• What you have to do
Go over the listing that follows and work out how many lines have the string "Prostate"; reply with the number by itself.

---------- Extracted data

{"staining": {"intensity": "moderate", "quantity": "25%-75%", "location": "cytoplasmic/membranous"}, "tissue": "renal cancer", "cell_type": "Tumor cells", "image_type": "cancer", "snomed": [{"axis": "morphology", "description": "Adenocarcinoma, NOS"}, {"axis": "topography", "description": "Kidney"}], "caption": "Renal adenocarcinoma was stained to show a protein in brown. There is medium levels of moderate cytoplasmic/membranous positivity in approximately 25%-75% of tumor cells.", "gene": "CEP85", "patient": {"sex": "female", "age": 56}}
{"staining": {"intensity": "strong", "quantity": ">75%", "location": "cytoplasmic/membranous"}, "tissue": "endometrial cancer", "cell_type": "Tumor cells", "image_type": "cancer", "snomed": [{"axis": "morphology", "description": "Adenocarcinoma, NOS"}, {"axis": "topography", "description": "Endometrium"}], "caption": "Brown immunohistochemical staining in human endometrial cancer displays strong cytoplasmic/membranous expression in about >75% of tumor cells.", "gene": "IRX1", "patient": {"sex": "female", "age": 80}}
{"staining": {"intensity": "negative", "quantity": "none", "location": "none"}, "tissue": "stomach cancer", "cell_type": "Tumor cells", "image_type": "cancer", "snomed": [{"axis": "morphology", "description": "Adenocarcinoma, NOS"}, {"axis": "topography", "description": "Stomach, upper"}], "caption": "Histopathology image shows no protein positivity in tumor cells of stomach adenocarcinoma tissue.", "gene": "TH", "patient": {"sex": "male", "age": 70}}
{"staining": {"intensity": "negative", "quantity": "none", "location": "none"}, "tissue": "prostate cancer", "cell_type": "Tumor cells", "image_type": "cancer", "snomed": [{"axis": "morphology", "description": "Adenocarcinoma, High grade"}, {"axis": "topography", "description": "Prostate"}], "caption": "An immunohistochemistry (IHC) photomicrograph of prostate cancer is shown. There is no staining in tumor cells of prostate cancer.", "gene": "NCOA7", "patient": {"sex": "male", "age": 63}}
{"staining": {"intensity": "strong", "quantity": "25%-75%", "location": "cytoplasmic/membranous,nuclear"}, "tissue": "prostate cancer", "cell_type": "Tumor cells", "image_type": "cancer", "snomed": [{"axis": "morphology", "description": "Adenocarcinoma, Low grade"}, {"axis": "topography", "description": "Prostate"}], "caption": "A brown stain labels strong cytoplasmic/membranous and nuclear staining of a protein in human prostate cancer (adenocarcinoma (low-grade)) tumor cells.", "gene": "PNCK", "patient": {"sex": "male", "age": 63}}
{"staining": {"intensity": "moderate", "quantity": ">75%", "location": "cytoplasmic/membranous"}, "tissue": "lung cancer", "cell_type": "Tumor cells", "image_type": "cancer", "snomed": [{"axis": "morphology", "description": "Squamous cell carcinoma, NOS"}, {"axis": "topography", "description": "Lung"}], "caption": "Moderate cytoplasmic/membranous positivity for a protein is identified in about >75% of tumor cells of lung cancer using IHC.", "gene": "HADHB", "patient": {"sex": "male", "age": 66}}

--------------------

• Response to the exercise
2